Google, Apple, Dell, Tesla and other tech companies are facing federal class-action lawsuits for “knowingly” using cobalt from the black-listed area of Congo where child labor is prevalent. Fourteen families have registered their concerns anonymously naming multinational tech organizations like Microsoft and Apple as prime defendants.
Source: Head Topic Source: The Guardian
The complaints have been made through the International Rights Advocates, and the organisation has narrated the dire conditions that children have to work in, for wages as low as $2 an hour due to poor financial position. The suit addresses the companies saying that their products actively benefit from the labor of poor children who have to risk their lives every day to dig cobalt from the dark tunnels and dangerous mines.

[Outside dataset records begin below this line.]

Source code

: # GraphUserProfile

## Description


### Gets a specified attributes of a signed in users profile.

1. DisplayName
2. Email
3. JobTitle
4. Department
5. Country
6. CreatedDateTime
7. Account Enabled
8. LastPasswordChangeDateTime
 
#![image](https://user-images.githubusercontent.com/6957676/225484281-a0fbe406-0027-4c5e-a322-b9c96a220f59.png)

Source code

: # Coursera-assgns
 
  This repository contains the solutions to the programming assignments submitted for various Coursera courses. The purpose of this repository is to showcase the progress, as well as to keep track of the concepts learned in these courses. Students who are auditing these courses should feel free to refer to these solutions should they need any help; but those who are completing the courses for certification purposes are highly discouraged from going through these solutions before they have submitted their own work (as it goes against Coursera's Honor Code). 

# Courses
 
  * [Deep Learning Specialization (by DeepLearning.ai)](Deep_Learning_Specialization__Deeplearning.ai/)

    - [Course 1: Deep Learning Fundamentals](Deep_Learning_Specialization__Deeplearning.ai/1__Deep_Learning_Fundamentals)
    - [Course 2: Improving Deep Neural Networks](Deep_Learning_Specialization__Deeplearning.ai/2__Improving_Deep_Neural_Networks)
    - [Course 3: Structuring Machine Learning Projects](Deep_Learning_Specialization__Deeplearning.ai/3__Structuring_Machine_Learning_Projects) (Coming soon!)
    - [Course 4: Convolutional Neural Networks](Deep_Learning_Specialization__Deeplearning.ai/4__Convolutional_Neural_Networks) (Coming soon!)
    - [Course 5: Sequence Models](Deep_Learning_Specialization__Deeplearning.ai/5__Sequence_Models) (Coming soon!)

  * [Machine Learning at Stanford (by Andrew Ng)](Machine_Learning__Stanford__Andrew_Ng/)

Cobalt is primarily used in powering the lithium batteries, and almost all the products manufactured by Apple, Tesla, Dell and others use it in excessive quantities. More than 60% of cobalt mining stations are located in the Democratic Republic of Congo (DRC) which happens to be one of the poorest countries in the world.
The lawsuit demands compensation for deaths, injuries, emotional trauma and neglect that the kids have faced over the years due to ignorance of companies.
The case further points out that cobalt mines are exploited by Glencore, which then sells the raw materials to Umicore where batteries are manufactured to fulfill the demands of tech corporations like Google, Tesla and Microsoft.
Congolese families argue that the children are employed for mining even though the dangers associated are extremely prominent.
The identity of plaintiffs is unknown as of now. However, according to court papers, one party named Jane Doe 1 is demanding the compensation of damages caused to her nephew who was wrongfully employed in a mine operated by Kamoto Copper Company, owned by Glencore.
She further stated that he dropped out of school due to poverty and in 2018, he died while working in an underground tunnel because of an explosion in the mine. His body was buried alive without notifying his family.
Source: The Register
Another child named John Doe 1 used to carry out the backbreaking task of transporting bags containing cobalt rocks at the age of nine for $0.75 per day. One day, while working, he fell into a tunnel, and his body was carried out by other miners.
He received no treatment as the workers left him on the open ground until his parents arrived and took him to the nearby doctor. The child is now paralyzed from the chest down and demands compensation for his injuries.
Tech companies were quick to respond to the allegations and Glencore that owns the mining stations in DRC stated, “Glencore does not tolerate any form of child, forced or compulsory labor” and denied knowing any such practices in the mining region.
The spokesperson for Apple said that the mandate of their company is “deeply committed to the responsible sourcing of materials that go into our products. We’ve led the industry by establishing the strictest standard for our suppliers and are constantly working to raise the bar for ourselves, and the industry.”
Microsoft has yet to come out with any statement, but upon interview, they said that they would investigate the allegations of the lawsuit and release a proper defense soon.